Jurors deliberated less than two hours June 25 before deciding against Dennis Davis, 56, who alleged the company deliberately misled workers at the railroad tie-manufacturing plant in Somerville while exposing them to carcinogenic chemicals. Davis’ attorneys asked jurors for at least $45.4 million in damages.
“I think what we have in Somerville, Texas, is an environmental tragedy,” said Jared Woodfill, the attorney for Davis and about 400 plaintiffs in at least 30 other lawsuits. “These two battles were setbacks, but we’re going to continue fighting until we can get justice for the people.”
But attorneys for BNSF Railway Co. said the verdict showed that “Somerville is fine.”

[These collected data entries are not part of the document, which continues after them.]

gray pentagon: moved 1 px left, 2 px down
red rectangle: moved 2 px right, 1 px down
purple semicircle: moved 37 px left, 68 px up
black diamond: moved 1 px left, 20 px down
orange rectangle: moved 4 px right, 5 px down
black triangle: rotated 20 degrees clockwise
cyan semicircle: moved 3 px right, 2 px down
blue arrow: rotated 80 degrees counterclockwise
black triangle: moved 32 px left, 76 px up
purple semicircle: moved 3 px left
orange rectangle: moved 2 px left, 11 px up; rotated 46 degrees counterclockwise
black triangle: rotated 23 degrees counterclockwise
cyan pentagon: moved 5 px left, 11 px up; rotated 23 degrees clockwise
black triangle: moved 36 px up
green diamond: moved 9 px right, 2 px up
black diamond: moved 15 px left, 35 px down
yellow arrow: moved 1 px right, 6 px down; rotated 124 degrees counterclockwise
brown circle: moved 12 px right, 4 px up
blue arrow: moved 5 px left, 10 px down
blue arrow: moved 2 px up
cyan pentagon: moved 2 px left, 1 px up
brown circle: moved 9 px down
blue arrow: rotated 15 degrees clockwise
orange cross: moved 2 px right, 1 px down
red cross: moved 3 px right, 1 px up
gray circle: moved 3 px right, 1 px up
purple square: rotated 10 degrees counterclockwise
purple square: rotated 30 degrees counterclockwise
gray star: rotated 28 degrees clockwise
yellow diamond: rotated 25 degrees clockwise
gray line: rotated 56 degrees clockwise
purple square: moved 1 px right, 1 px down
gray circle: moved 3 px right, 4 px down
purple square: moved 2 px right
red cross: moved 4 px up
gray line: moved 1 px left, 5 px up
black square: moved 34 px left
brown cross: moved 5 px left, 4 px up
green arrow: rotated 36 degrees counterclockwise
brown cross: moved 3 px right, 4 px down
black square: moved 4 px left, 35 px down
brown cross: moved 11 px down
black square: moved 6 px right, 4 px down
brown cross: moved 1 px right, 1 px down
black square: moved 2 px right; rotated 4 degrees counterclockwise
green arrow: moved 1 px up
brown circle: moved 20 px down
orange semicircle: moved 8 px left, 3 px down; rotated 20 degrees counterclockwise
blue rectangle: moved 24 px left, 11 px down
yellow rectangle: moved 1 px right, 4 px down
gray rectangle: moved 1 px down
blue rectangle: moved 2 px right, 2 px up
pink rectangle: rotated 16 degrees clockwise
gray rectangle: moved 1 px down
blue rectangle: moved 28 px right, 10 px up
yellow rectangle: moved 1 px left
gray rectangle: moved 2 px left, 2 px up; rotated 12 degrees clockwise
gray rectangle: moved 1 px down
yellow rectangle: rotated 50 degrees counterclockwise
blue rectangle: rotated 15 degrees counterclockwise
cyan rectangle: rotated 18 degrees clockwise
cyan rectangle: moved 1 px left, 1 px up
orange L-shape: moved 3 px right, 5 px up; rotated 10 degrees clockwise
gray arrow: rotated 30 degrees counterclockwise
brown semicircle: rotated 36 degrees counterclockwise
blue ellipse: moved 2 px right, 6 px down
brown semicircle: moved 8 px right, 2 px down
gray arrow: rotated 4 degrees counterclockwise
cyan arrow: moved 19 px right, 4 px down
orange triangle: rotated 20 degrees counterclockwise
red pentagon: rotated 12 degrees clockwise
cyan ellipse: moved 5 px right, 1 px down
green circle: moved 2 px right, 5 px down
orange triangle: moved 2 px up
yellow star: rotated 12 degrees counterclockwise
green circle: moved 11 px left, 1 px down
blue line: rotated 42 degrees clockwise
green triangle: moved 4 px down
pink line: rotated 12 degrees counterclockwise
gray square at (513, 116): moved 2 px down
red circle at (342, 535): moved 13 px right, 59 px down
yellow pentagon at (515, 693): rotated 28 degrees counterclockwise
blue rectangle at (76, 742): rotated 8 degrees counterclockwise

“This should be good news to the city of Somerville. I really think this lawyer-driven situation has cost them tourism and other business … because of the false rumors that have been spread,” lawyer Doug Poole said. “This is junk science. There’s nothing there.”
Also named in the lawsuits – which blame the plant for various cancers, birth defects and property damage – is Koppers Industries Inc., which in 1995 bought the Somerville plant about 90 miles northwest of Houston.
Last year jurors in Fort Worth rejected a lawsuit filed by a woman who had sued BNSF for at least $6 million. Linda Faust never worked at the Somerville plant but said she got cancer after 15 years of washing her husband’s chemical-tainted clothes and boots.
Attorneys for BNSF had blamed Faust’s disease, which required the removal of her stomach, on her half-pack-a-day cigarette smoking habit and a bacteria that causes stomach ailments.
Faust’s suit was the first to go to trial and was held in Fort Worth, the headquarters of Burlington Northern Santa Fe Corp., which oversees BNSF Railway. Another suit, filed by a former employee who has since died of cancer, was settled for an undisclosed amount, Woodfill said.
During the recent nine-week trial in Caldwell, about 15 miles northwest of Somerville, witnesses for Davis testified about contamination at the plant and said they were not given safety equipment. Davis’ attorneys have said the company burned treated wood at night so it wouldn’t be seen or smelled, purposely misleading residents and government regulators.
Davis, who worked at the plant from 1971-95, was diagnosed in 2006 with digestive tract cancer that has since spread to his lungs, liver, appendix and skin. For much of the trial, Davis sat hunched over in the courtroom with a surgical mask covering his face, the Bryan-College Station Eagle reported.
But BNSF witnesses told jurors that there was no scientific link between chemical exposure and Davis’ type of cancers.
During closing arguments, Poole pointed to reports from government regulatory agencies that found no unsafe conditions at the plant. Poole told jurors that the case was “long on sympathy, short on science, short on truth.”